(The Center Square) – Lt. Gov. Dan Patrick on Monday created a new state Senate Select Committee on Religious Liberty. The committee will hold hearings and propose legislation about religious liberty topics, which he says Americans and Texans “don’t understand.”
He launched the committee after a national Religious Liberty Commission he chairs is being sued, alleging bias, a lack of religious freedom for members, and multiple federal law violations.
After chairing the national commission for the past year, Patrick said, “I have learned that many Americans, and Texans alike, do not fully understand their God-given religious liberty rights secured under the First Amendment. Today, I am appointing the Senate Select Committee on Religious Liberty to find ways to educate Texans on their religious liberty rights and to make sure Texans do not have those rights infringed upon.”
All but one of the members he appointed to the state committee are Republican. All are Protestant Christians with the exception of two Roman Catholics.
Patrick nominated state Sens. Phil King, R-Weatherford, and Angela Paxton, R-McKinney, as chair and vice chair, respectively. Other Republican members are Sens. Brent Hagenbuch of Denton, Adam Hinojosa of Corpus Christi, Bryan Hughes of Tyler and Charles Perry of Lubbock. Only one Democrat is on the committee: César Blanco of El Paso.

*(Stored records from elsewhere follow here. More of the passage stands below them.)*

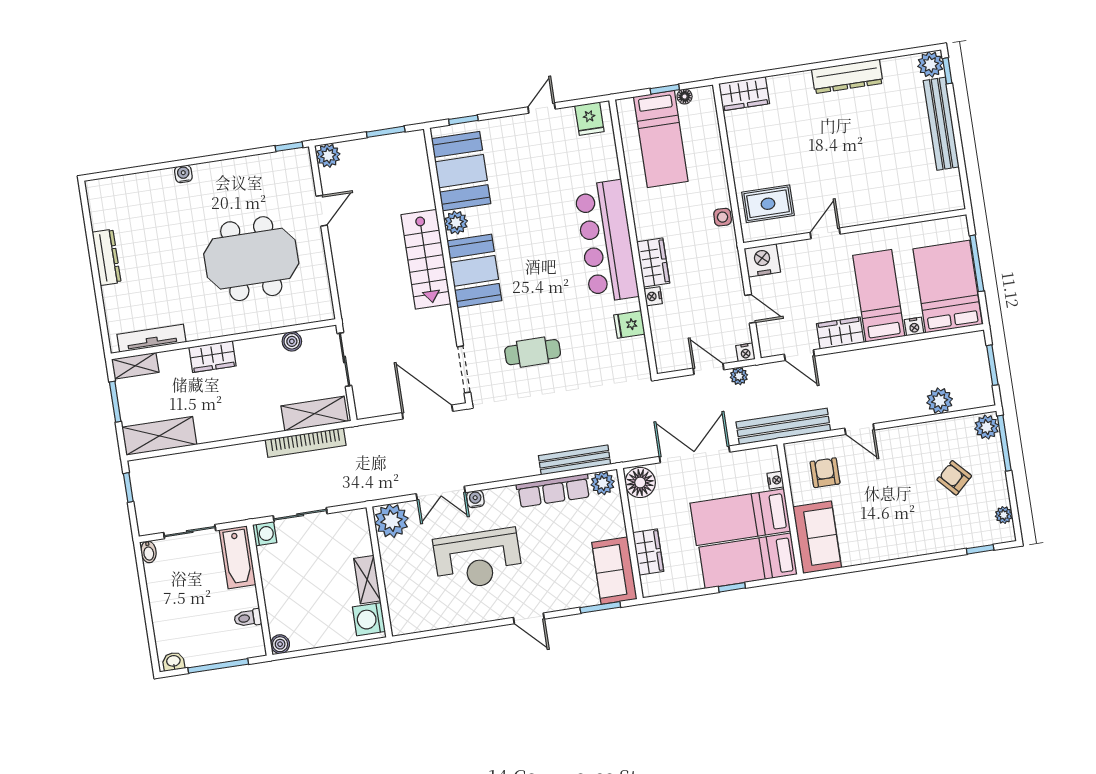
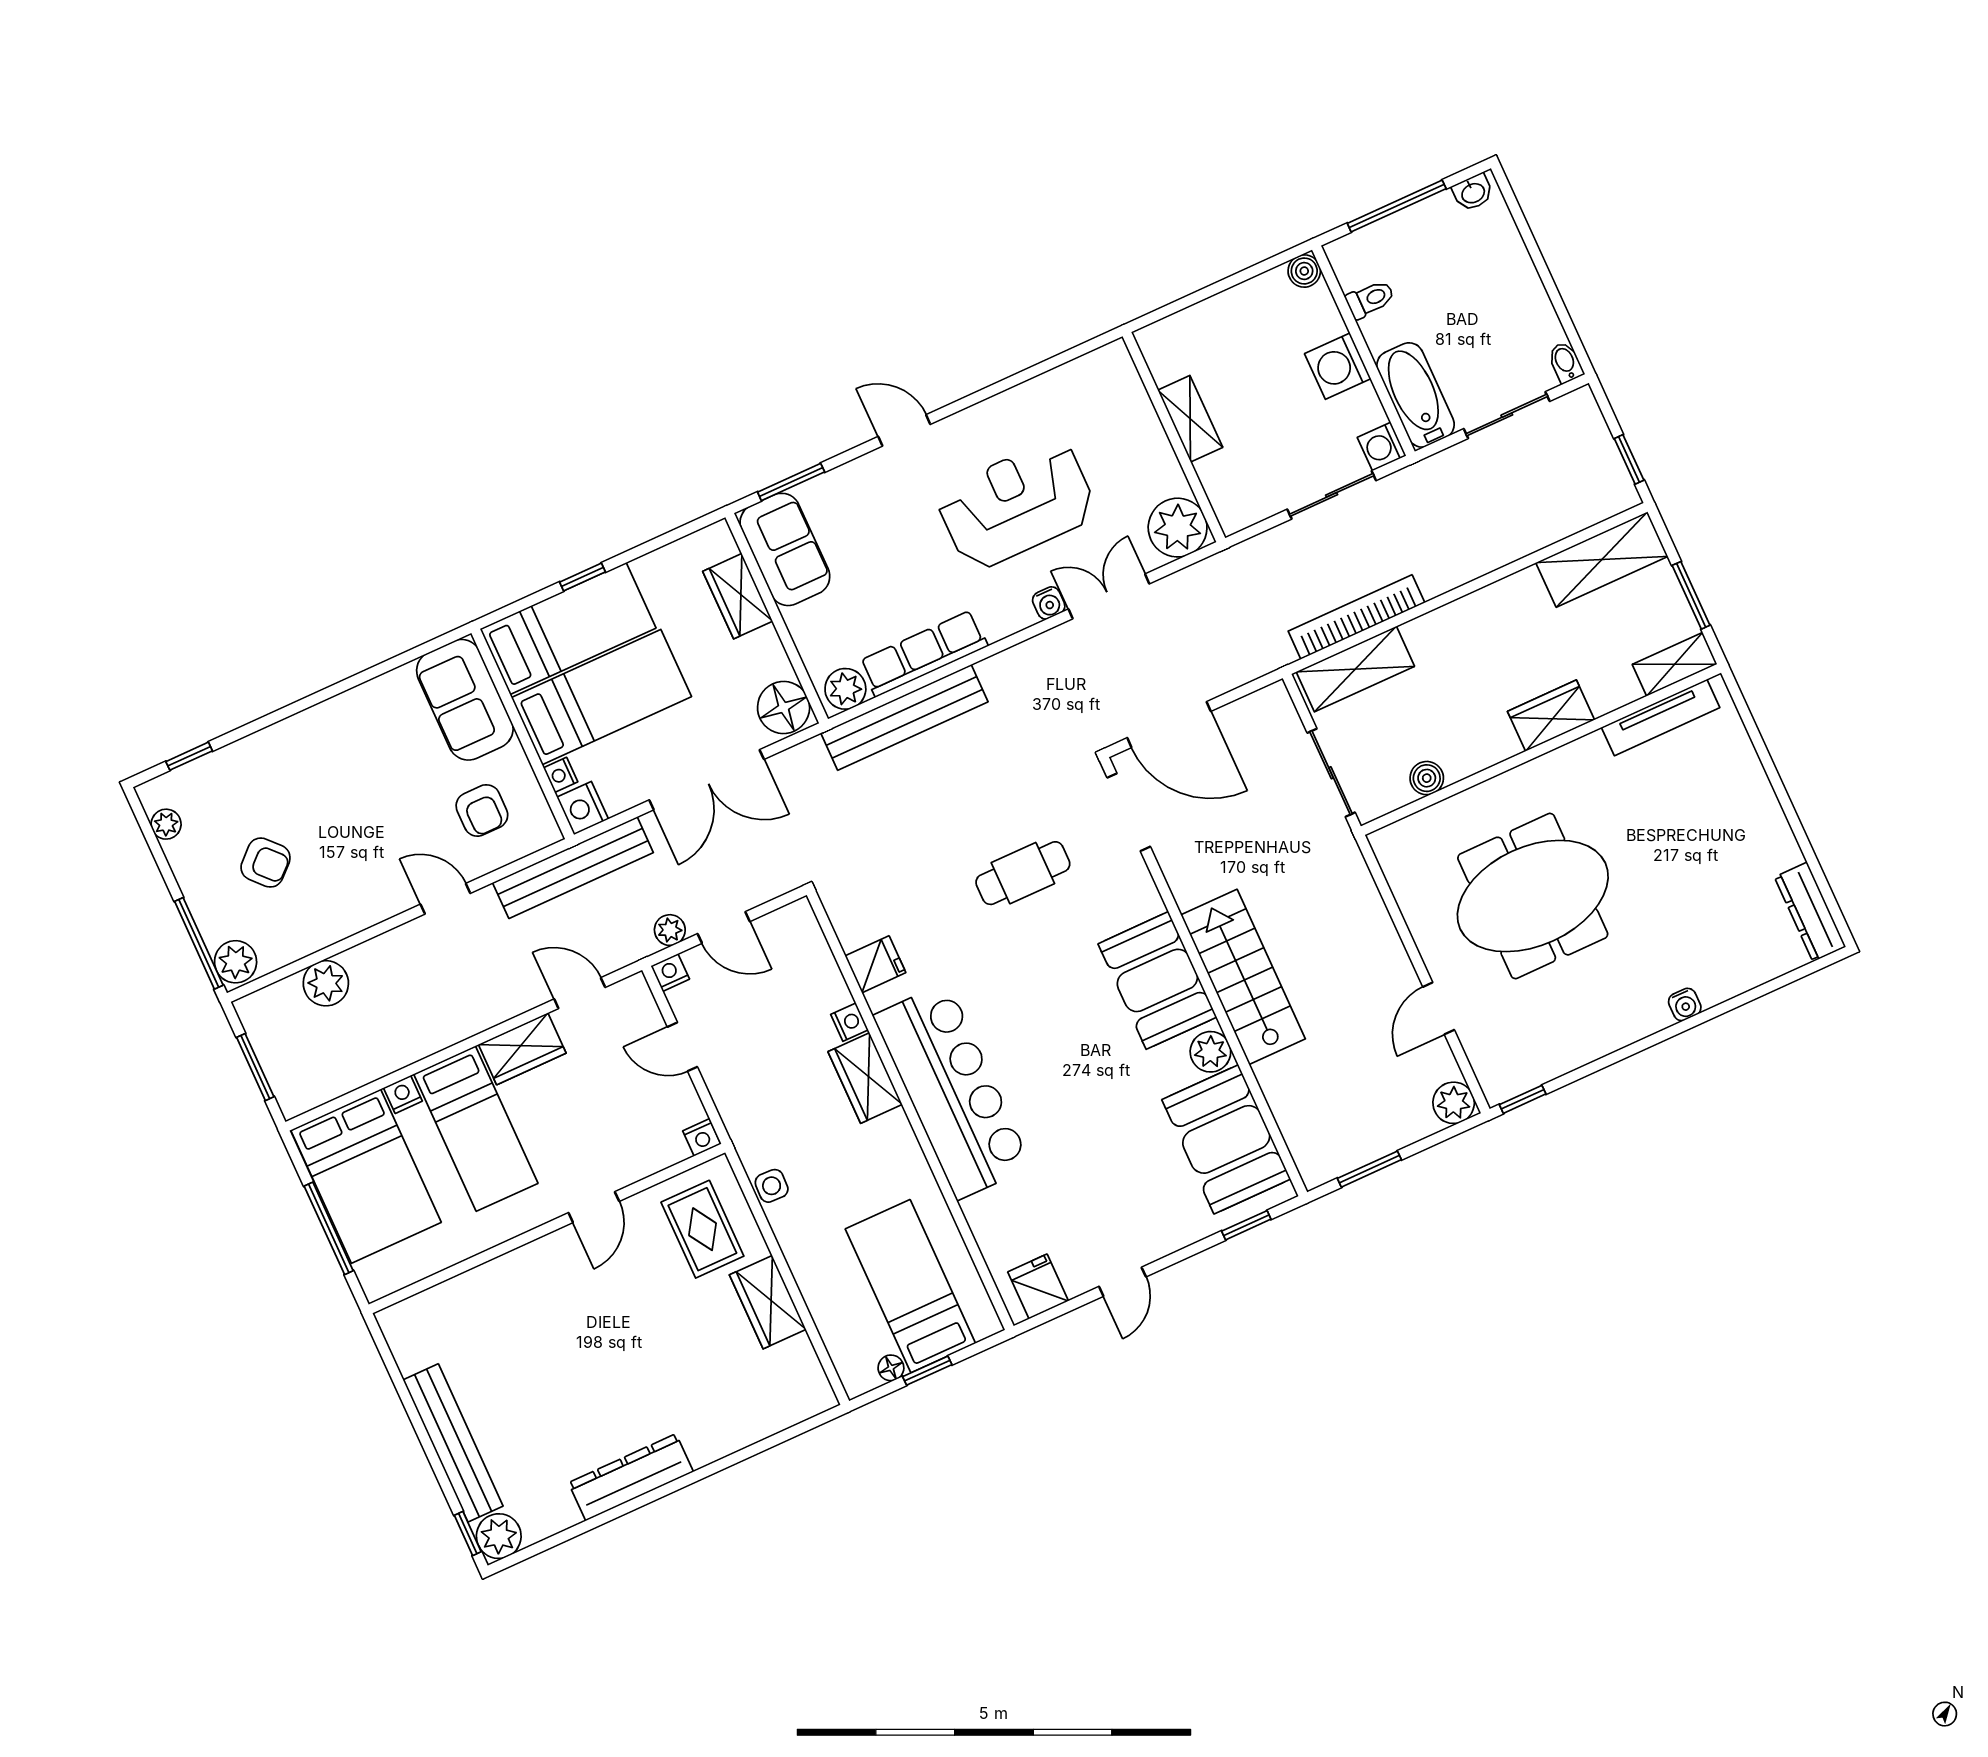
wardrobe: (744, 94) -> (768, 1302), moved, turned -90
rug: (768, 204) -> (702, 1229), turned 90
dresser: (107, 257) -> (1810, 912), moved
nightstand: (762, 260) -> (702, 1137), width x0.53, depth x0.56
nightstand: (768, 458) -> (583, 808), added
bench: (575, 460) -> (904, 717), width x1.37, depth x1.21
washing machine: (369, 619) -> (1338, 366), moved, turned 180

Hagenbuch says he is “a committed Christian” and is a member of a nondenominational church, Crossridge Church, in Little Elm. Hughes, a Protestant Christian, is a member of the National Association of Christian Lawmakers. The NACL is focused on proposing pro-Christian model legislation to be implemented in state legislatures nationwide. Perry is a member of Southcrest Baptist Church. Weatherford is member of Trinity Bible Church. Paxton was a founding member of Stonebriar Community Church in Frisco. Patrick is a member of Second Baptist Church in Houston. Both Blanco and Hinojosa are practicing Roman Catholics.
Patrick launched the state commission after being accused of not protecting the religious liberty of the national commission’s members or freedom of conscious. He removed one member, a Roman Catholic, after she raised questions about the definition of antisemitism and foreign policy as it relates to Israel and Iran. After that, another member, a Muslim, resigned. They and others argue the commission does not allow members to disagree or hold different views than those of Patrick and another member of the commission, Paula White, The Center Square reported.
Both hold a Christian dispensational end times view taught by many evangelical seminaries and bible colleges in America. The view is not held by the Roman Catholic Church, most Protestant denominations, Mormons, Jews, Buddhists, Hindus, atheists among others. There are four established Christian views of the end times. Other views exist, including those of Shi’a Muslims, Jewish Talmudic followers, Buddhists, among others.
In February, the Interfaith Alliance and multiple faith groups sued the president, attorney general, Department of Justice and Religious Liberty Commission alleging the commission’s membership is unlawfully balanced. All members except for two are self-identifying Protestant Christians or Roman Catholics. One is a Jewish rabbi. One former member was a Muslim. No other faith groups are represented. The lawsuit also alleges the DOJ’s creation of the commission violated the Federal Advisory Committee Act, the Administrative Procedures Act and the Mandamus Act.
“Religious freedom for some is religious freedom for none,” Rev. Paul Brandeis Raushenbush, president and CEO of Interfaith Alliance, said when filling the lawsuit. “The government has no right to pick and choose which religious beliefs to promote, and which to marginalize. The Trump administration has failed to uphold our country’s proud religious freedom tradition, and we will hold them accountable. Today’s lawsuit is our recommitment to fight for religious liberty for all with every tool available to us.”
When asked to respond to criticisms by former members and allegations that the national commission does not represent religious liberty or all faiths, Patrick did not respond.